Reality hit home.  Is the Church being taken advantage of  –  an enjoyable free ride for Christmas entertainment?

Yes I am an evangelist-  what a great problem for a church to have –  too many people!!  Especially when all you read is about is doom and gloom about the Church of England going down the pan in terms of registered numbers.  Yes I want everyone to meet with Jesus but in the meantime in our culture how about suggesting a sizable donation at the point of issuing tickets? How about contactless donation points around the big churches as well as a retiring collections for non ticketed services? Think of the benefit of this financial giving for  the gritty, on the ground work of so many working on a shoestring to bring water to the thirsty, food to the hungry, freedom to the oppressed and hope to the desolate.  A possible donation of £5 at the door as people scramble out doesn’t sit easily with me knowing that the family rugby or theatre tickets probably cost £200 plus.   Many do give generously – and much is given to support mission already through retiring collections but is it enough?

My question is:

How can the church become smarter to encourage and enable generosity fully and support the poor?  Is charging ever the right answer or should we let God be God and the Spirit work in whichever way He chooses and not do anything different?  What is our accountability and responsibility in the sight of Almighty God knowing Jesus came to serve the poor?  Do add your comments to the discussion.




Author: Vicar Jane's Reflections

Vicar of Sway in the beautiful New Forest. Passionate about sharing Jesus and in the renewal and reform of the church.

3 thoughts on “With the increasing popularity of Cathedral carol services would it be right to charge entry and give the money to the poor?”
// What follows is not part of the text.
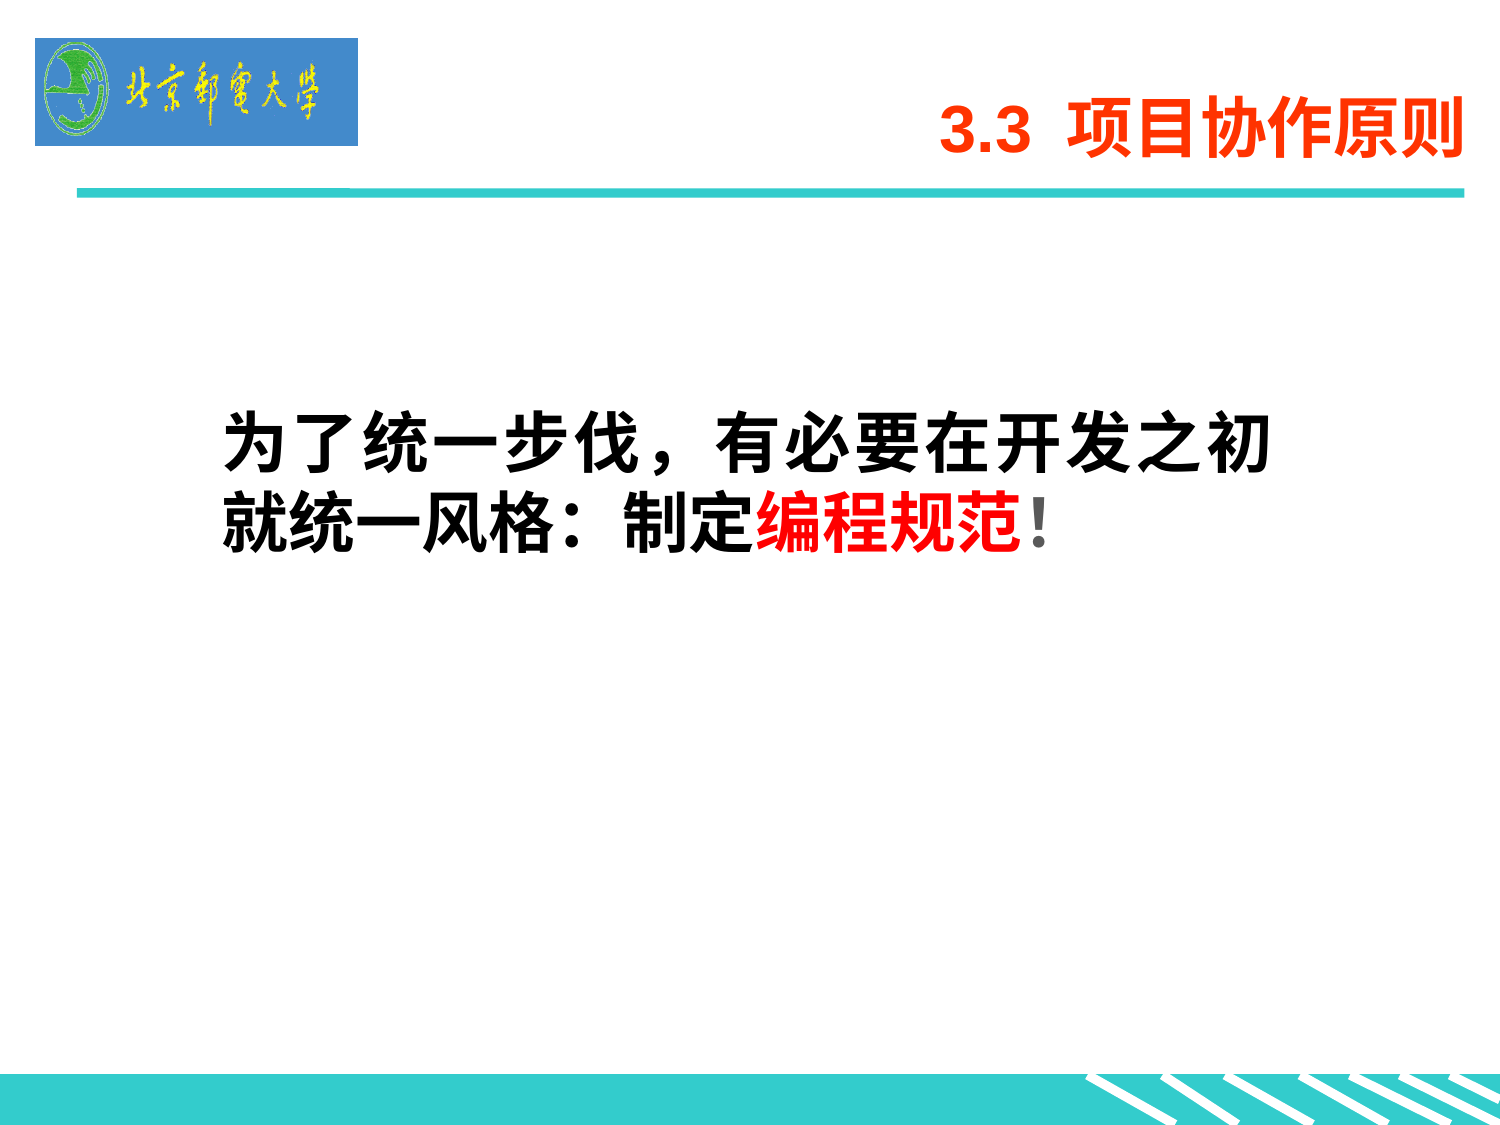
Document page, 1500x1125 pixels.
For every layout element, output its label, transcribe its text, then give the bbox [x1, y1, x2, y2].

  1. When the tickets were introduced I think it was quite controversial and only accepted on the basis of their being free. Charging is a tricky one, even if the underlying motive is honourable, many, many people are deeply cynical about the church’s attitude to money/charging, to the point of feeling alienated from the church. Equally, many potential visitors are not from affluent backgrounds. Those who cannot afford to go to rugby matches, concerts, or on holidays need also to feel welcomed into The House of the Lord, and may well be more greatly blessed by the experience. Voluntary donations enable people to give according to their ability but still provide the opportunity to raise money for charity. In short I think we would not only limit our opportunity for evangelism by charging for these services, but also potentially harden hearts against the church by doing so.


    1. Thanks Rebecca. Interesting comments. There must be more creative ways of encouraging donations. I agree we do not want to harden the hearts of people but equally there are starving people and those need to be freed from injustice that Jesus calls us to help and financially this is often (note always) the key to service in His name.